(DATA SHOWN)

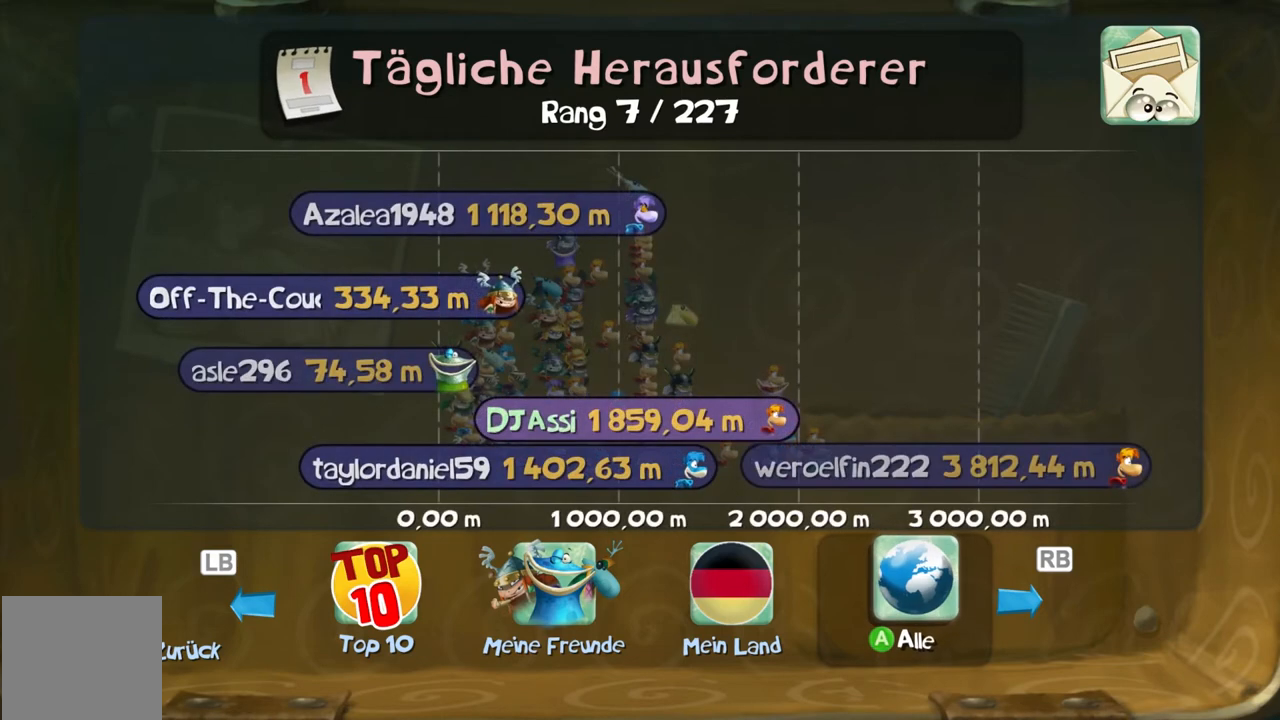
{"buttons": ["B"], "left_stick": "left", "events": [[134, "left_stick", "left"], [367, "left_stick", "center"], [434, "left_stick", "left"]]}
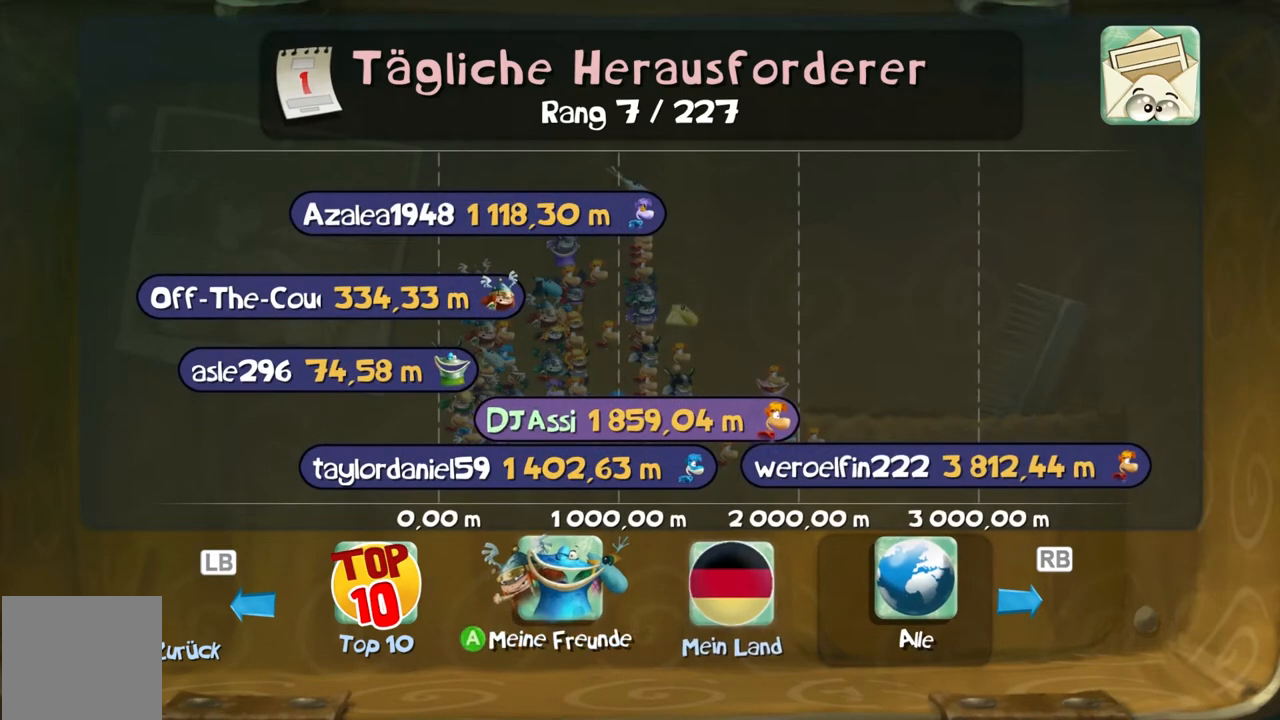
{"buttons": ["B"], "left_stick": "center", "events": [[133, "left_stick", "center"], [200, "left_stick", "left"], [400, "left_stick", "center"]]}
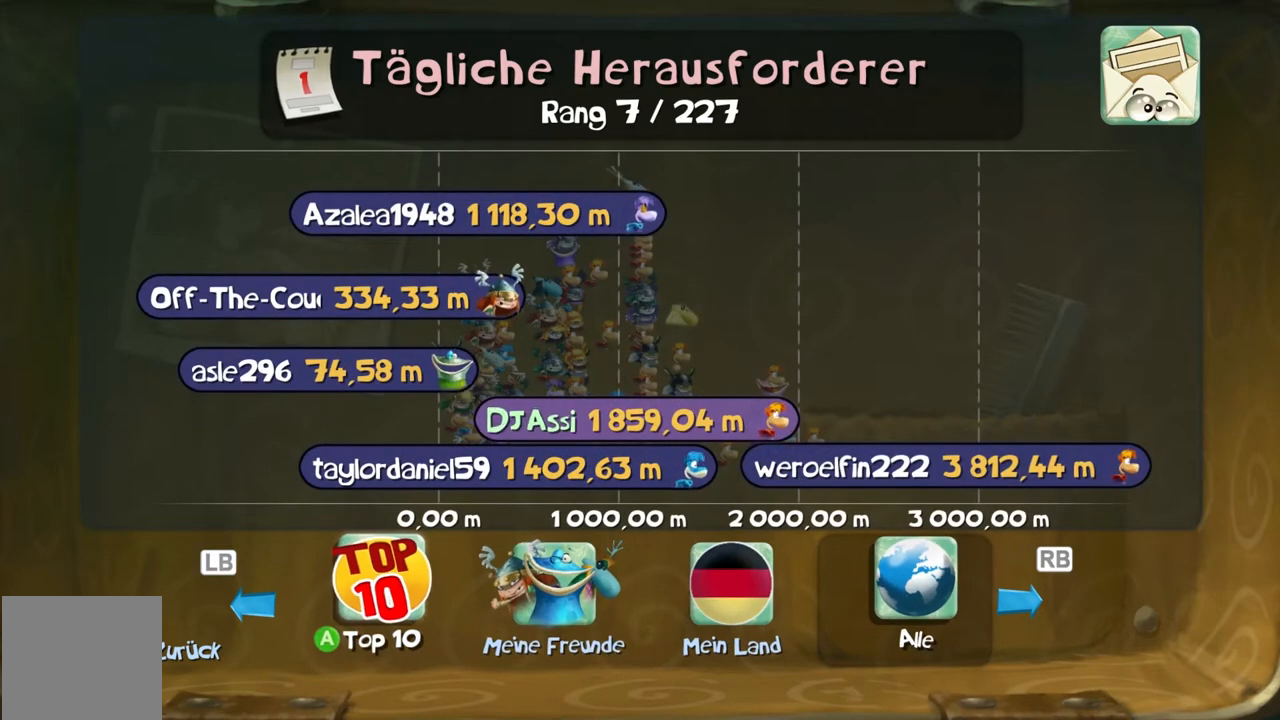
{"buttons": ["B"], "left_stick": "center", "events": []}
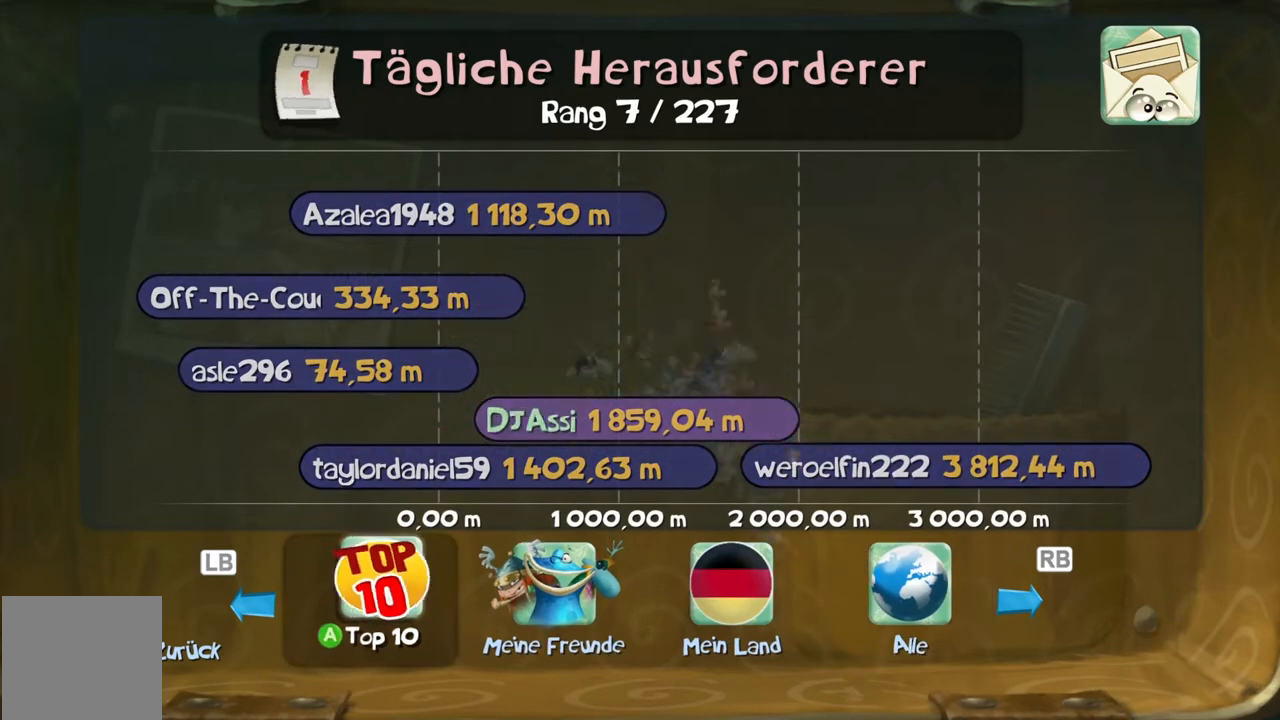
{"buttons": ["B"], "left_stick": "center", "events": []}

(End DATA SHOWN)

▸ GOAL OF THE EXERCISE:
Copy out each line of the data exactly as it reads; skip the pictures.

▸ FINAL ANSWER:
{"buttons": ["B"], "left_stick": "left", "events": [[134, "left_stick", "left"], [367, "left_stick", "center"], [434, "left_stick", "left"]]}
{"buttons": ["B"], "left_stick": "center", "events": [[133, "left_stick", "center"], [200, "left_stick", "left"], [400, "left_stick", "center"]]}
{"buttons": ["B"], "left_stick": "center", "events": []}
{"buttons": ["B"], "left_stick": "center", "events": []}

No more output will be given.